Reproduce every record below word for word, leaving out the pictures.

---------- DATA RECORDS ----------

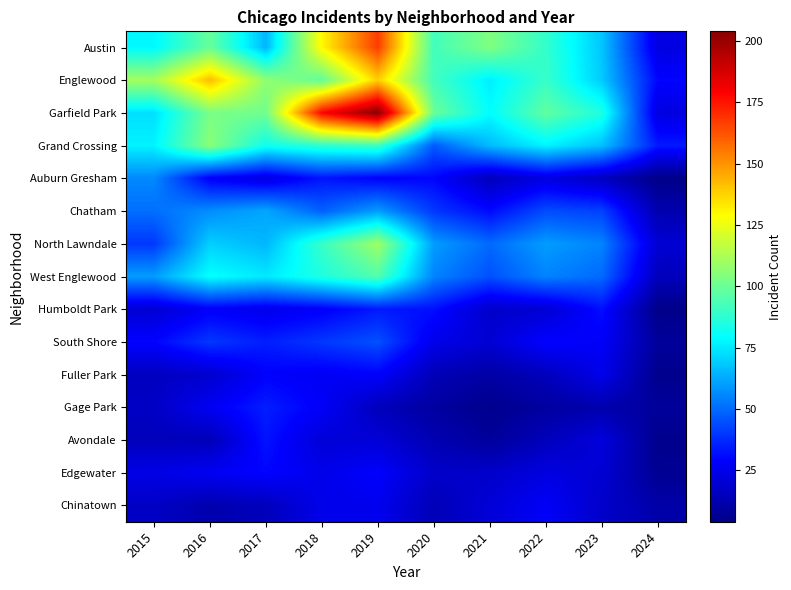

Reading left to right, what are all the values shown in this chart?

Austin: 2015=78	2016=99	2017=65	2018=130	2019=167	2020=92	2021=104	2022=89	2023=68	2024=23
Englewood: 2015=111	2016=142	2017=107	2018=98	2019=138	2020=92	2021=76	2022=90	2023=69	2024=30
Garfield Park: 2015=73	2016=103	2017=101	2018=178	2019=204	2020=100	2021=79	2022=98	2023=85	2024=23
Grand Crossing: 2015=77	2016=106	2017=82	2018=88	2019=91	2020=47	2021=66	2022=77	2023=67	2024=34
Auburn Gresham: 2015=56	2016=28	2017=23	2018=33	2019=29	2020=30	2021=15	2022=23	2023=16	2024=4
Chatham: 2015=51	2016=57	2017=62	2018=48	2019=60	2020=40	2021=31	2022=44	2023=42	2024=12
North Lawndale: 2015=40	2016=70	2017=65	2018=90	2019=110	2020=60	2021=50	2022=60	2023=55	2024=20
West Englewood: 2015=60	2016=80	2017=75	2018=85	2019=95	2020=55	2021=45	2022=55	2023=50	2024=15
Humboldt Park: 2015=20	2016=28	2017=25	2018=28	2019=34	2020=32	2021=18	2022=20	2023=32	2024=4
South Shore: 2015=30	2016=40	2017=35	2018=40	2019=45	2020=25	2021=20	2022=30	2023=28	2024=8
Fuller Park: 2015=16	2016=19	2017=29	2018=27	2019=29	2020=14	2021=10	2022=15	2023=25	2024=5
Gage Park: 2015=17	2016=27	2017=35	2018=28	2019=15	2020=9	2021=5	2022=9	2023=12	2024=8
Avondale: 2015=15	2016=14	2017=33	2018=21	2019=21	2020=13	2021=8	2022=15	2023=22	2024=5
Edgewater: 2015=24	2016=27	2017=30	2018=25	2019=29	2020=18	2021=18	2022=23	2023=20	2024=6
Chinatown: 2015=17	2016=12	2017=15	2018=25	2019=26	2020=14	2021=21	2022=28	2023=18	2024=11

----------

• TASK RESPONSE
Reading left to right, what are all the values shown in this chart?

Austin: 2015=78	2016=99	2017=65	2018=130	2019=167	2020=92	2021=104	2022=89	2023=68	2024=23
Englewood: 2015=111	2016=142	2017=107	2018=98	2019=138	2020=92	2021=76	2022=90	2023=69	2024=30
Garfield Park: 2015=73	2016=103	2017=101	2018=178	2019=204	2020=100	2021=79	2022=98	2023=85	2024=23
Grand Crossing: 2015=77	2016=106	2017=82	2018=88	2019=91	2020=47	2021=66	2022=77	2023=67	2024=34
Auburn Gresham: 2015=56	2016=28	2017=23	2018=33	2019=29	2020=30	2021=15	2022=23	2023=16	2024=4
Chatham: 2015=51	2016=57	2017=62	2018=48	2019=60	2020=40	2021=31	2022=44	2023=42	2024=12
North Lawndale: 2015=40	2016=70	2017=65	2018=90	2019=110	2020=60	2021=50	2022=60	2023=55	2024=20
West Englewood: 2015=60	2016=80	2017=75	2018=85	2019=95	2020=55	2021=45	2022=55	2023=50	2024=15
Humboldt Park: 2015=20	2016=28	2017=25	2018=28	2019=34	2020=32	2021=18	2022=20	2023=32	2024=4
South Shore: 2015=30	2016=40	2017=35	2018=40	2019=45	2020=25	2021=20	2022=30	2023=28	2024=8
Fuller Park: 2015=16	2016=19	2017=29	2018=27	2019=29	2020=14	2021=10	2022=15	2023=25	2024=5
Gage Park: 2015=17	2016=27	2017=35	2018=28	2019=15	2020=9	2021=5	2022=9	2023=12	2024=8
Avondale: 2015=15	2016=14	2017=33	2018=21	2019=21	2020=13	2021=8	2022=15	2023=22	2024=5
Edgewater: 2015=24	2016=27	2017=30	2018=25	2019=29	2020=18	2021=18	2022=23	2023=20	2024=6
Chinatown: 2015=17	2016=12	2017=15	2018=25	2019=26	2020=14	2021=21	2022=28	2023=18	2024=11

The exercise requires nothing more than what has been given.